Il y a deux manières d’analyser la relaxe que vient de prononcer, en France, la Cour de justice de la République (CJR) contre l’avocat-ministre Éric Dupond-Moretti.
La première est juridique. Cette institution française chargée de juger les membres du gouvernement pour des délits présumés commis dans l’exercice de la fonction a reconnu l’exactitude des faits reprochés au ministre, mais n’a pas établi «l’intention» de nuire de ce pénaliste qui, aussitôt devenu Garde des sceaux en juillet 2020, a accusé plusieurs magistrats de l’avoir injustement fait écouter. Les trois magistrats de la Cour de cassation, assistés de six députés et six sénateurs de tous bords politiques, ont donc dit le droit.
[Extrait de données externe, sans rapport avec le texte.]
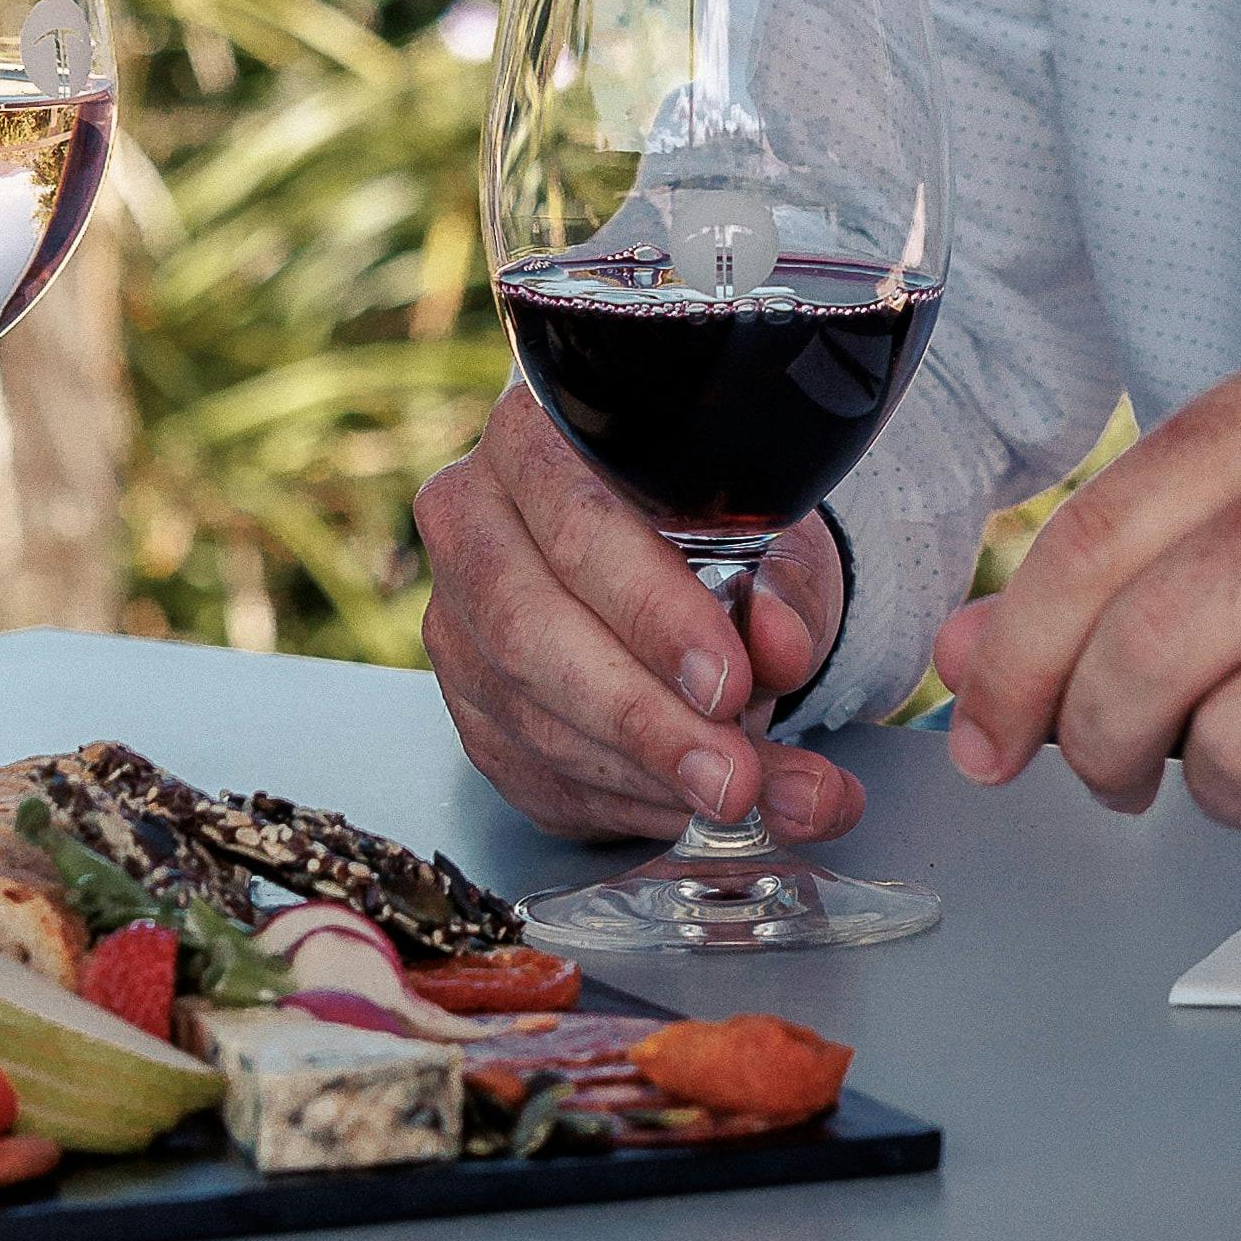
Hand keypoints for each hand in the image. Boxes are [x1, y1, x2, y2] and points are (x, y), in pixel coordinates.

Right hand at [419, 384, 860, 844]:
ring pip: (529, 716)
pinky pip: (530, 772)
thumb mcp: (774, 539)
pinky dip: (622, 801)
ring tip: (745, 799)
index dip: (651, 612)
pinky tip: (688, 804)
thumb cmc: (718, 533)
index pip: (578, 524)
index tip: (730, 681)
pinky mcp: (466, 705)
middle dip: (645, 720)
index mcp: (538, 437)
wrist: (681, 569)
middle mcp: (472, 521)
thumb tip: (780, 644)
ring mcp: (456, 619)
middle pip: (530, 633)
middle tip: (735, 776)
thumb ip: (785, 589)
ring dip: (646, 775)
Le fait d’être ministre de la Justice impose bel et bien de faire respecter l’indépendance de celle-ci. Mais être ministre n’impose pas le silence et l’inaction lorsque des faits apparaissent problématiques au regard de la loi, même s’ils concernent des juges placés, in fine, sous votre autorité.
Vedette des prétoires
La seconde lecture est à la fois politique et personnelle. Pour Éric Dupond-Moretti, 62 ans, star du barreau et pénaliste redouté des tribunaux français pendant près de quarante ans avant d’être nommé au gouvernement, cette victoire judiciaire est aussi l’épilogue gagné d’une longue lutte. Tout au long de sa carrière, cet avocat aussi puissant que controversé, bien connu à Genève, a bataillé contre une magistrature selon lui trop souvent biaisée, alliée avec la police et à la presse d’investigation, et bien moins indépendante qu’elle prétend l’être. À tous ses procès, sa stratégie a consisté non à défier les magistrats, mais à insister sur leur obligation de faire la part du doute.
Ses détracteurs, à l’inverse, l’ont toujours accusé de jouer aux vedettes, d’abuser de sa stature, de vouloir intimider le tribunal, bref, d’être un avocat anti juges. Comme ministre, Éric Dupond-Moretti était donc particulièrement vulnérable. Certains le qualifiaient déjà de «Titanic politique», prédisant sa chute et son départ du gouvernement. Or désormais réhabilité, il apparaît au contraire insubmersible, très utile à un Emmanuel Macron fragilisé. Et capable de poursuivre sa tâche comme ministre de la Justice. Voire, au-delà, une éventuelle vie publique.
Pas n’importe quel tribunal
Cette victoire, attention, n’est pas intervenue devant n’importe quel tribunal. La Cour de justice de la République est, en France, très controversée, parce qu’elle est très politique. Au moins huit de ses membres sur douze doivent soutenir chacune de ses décisions. Les parlementaires, évidemment soumis aux influences et intérêts de leurs partis, sont majoritaires dans cette juridiction d’exception que certains rêvent d’abroger.
N’empêche: de facto, c’est la thèse de l’avocat Dupond-Moretti (qui ne plaidait pas en personne, mais a été interrogé durant les trois semaines de procès) qui a été validée. Le ministre était accusé, dans deux affaires distinctes, d’avoir usé de sa fonction pour régler ses comptes avec quatre magistrats avec lesquels il était en conflit. Il avait ordonné contre eux une enquête interne. Laquelle a fait l’objet d’une plainte dont la CJR s’est saisie. L’accusé affirmait lui qu’il était de son devoir, comme ministre, de pointer des procédures problématiques de magistrats. Or, comme dans un jury populaire d’assises, le doute lui a profité.
«L’Aquittator» a gagné
«L’Acquittator» Dupond-Moretti, l’homme habitué à gagner ses procès à force de plaidoiries aussi teigneuses qu’efficaces, sort renforcé de cette épreuve. Même si le jugement va être disséqué, et contesté par tous ceux qui l’estiment «politicien», cet avocat se retrouve légitimé à la fois comme ministre, et comme juriste.
L’institution contestée qu’est la Cour de justice de la République a fonctionné. Emmanuel Macron peut respirer car cela évite un précaire remaniement gouvernemental même si un autre ministre, Olivier Dussopt, est actuellement en procès devant la justice correctionnelle.
Vu de l’étranger, et en particulier de pays où les conflits d’intérêts imposent une démission obligatoire aux ministres concernés, ce jugement peut légitimement choquer.
Vu dans le contexte français, il démontre la solidité des institutions. Et la preuve que les responsables politiques, lorsqu’ils font face à la justice dans les règles fixées par la loi, ne sont pas condamnés d’avance.